No more massage for the souls of troubled investors

The decision to reduce the dividend to the statutory minimum for three years also marks Bayer's departure as a reliable dividend payer.

No more massage for the souls of troubled investors

In view of the high level of debt and rising financing costs, Bayer pulls the ripcord and drastically cuts the dividend. Instead of the 2.00 euros per share expected by analysts, only 0.11 euros is to be paid out. In principle, this is a sensible decision, as it is of little help to shareholders if the dividend policy formulated years ago is adhered to regardless of the dramatic marginal parameters.

The dividend policy was previously based on adjusted earnings per share and did not take into account special charges, which at Bayer are often in the billions. In recent years, the company has, therefore, often paid out of the substance.

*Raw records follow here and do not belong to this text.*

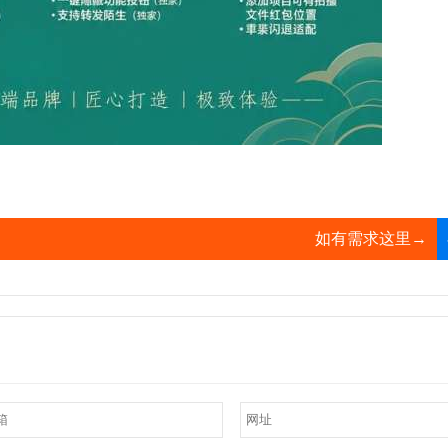
如有需求这里→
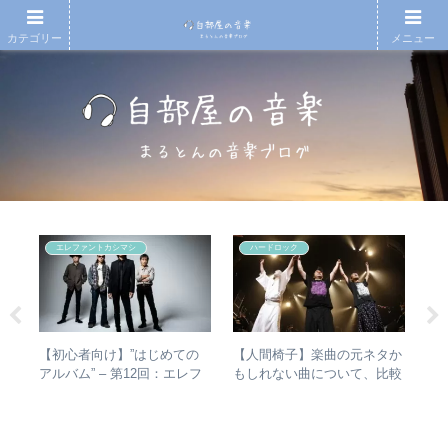
カテゴリー
メニュー
エレファントカシマシ
ハードロック
e
ハー
【初心者向け】”はじめての
【人間椅子】楽曲の元ネタか
【
」
アルバム” – 第12回：エレフ
もしれない曲について、比較
アル
ー
ァントカシマシ おすすめの
検証してみた
you
聴き進め方＋全アルバムレビ
ュー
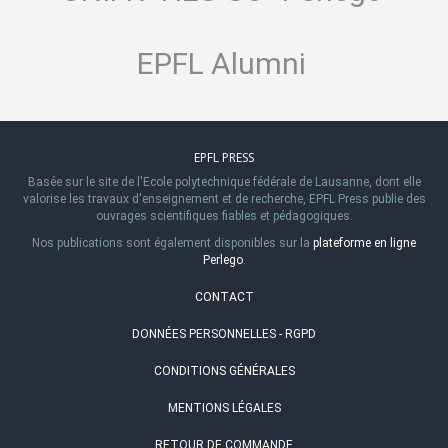
EPFL Alumni
EPFL PRESS
Basée sur le site de l'Ecole polytechnique fédérale de Lausanne, dont elle
valorise les travaux d'enseignement et de recherche, EPFL Press publie des
ouvrages scientifiques fiables et pédagogiques.
Nos publications sont également disponibles sur la
plateforme en ligne
Perlego
.
CONTACT
DONNÉES PERSONNELLES - RGPD
CONDITIONS GÉNÉRALES
MENTIONS LÉGALES
RETOUR DE COMMANDE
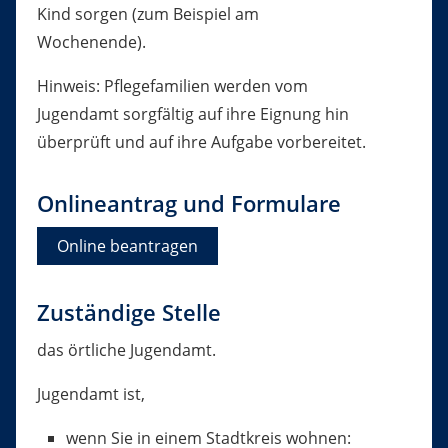
Kind sorgen (zum Beispiel am
Wochenende).
Hinweis: Pflegefamilien werden vom
Jugendamt sorgfältig auf ihre Eignung hin
überprüft und auf ihre Aufgabe vorbereitet.
Onlineantrag und Formulare
Online beantragen
Zuständige Stelle
das örtliche Jugendamt.
Jugendamt ist,
wenn Sie in einem Stadtkreis wohnen:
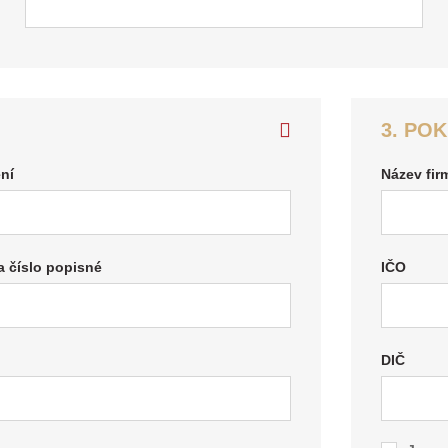
3. PO
ení
Název fir
a číslo popisné
IČO
DIČ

What is even more remarkable is that the dividend was not earned in 2020 and 2021, let alone that the amount distributed could have been financed from free cash flow.

Bayer must curb spending

It is, therefore, to be welcomed that the new Bayer CEO, Bill Anderson, is putting a stop to the activities intended as a massage for the troubled souls of investors. To get the balance sheet ratios back on track, there is no way around drastic spending cuts. Conversely, the turnaround in the dividend policy, as objectively understandable as it may be, also raises questions: Why did Bayer reaffirm its commitment to its dividend policy in the summer after the sobering profit warning? Which investors were the ones who, according to Bayer, encouraged a reversal in the dividend policy? And why is the dividend not being cancelled altogether?

The answer to the latter can be found in the German Stock Corporation Act. According to this law, shareholders are entitled to a minimum dividend as long as the distribution does not jeopardise the existence of the company. If the company nevertheless retains the profits in full, the resolution on the appropriation of profits can be contested. So much for the "suggestions from investors", which reflect the loss of confidence in the capital market.

No trivial matter

However, the rating agencies have probably also contributed to the rethinking, as Bayer is now fixing the minimum payout for the next three years. Financial debt of more than 40 billion euros is no trivial matter, quite apart from the interest costs, which have been burning deeper holes in the cash register since the interest rate turnaround in refinancing and further restricting the financial room for manoeuvre. "The status quo is simply not an option for Bayer," Anderson chanted in November. Since Monday, this statement has been interpreted differently.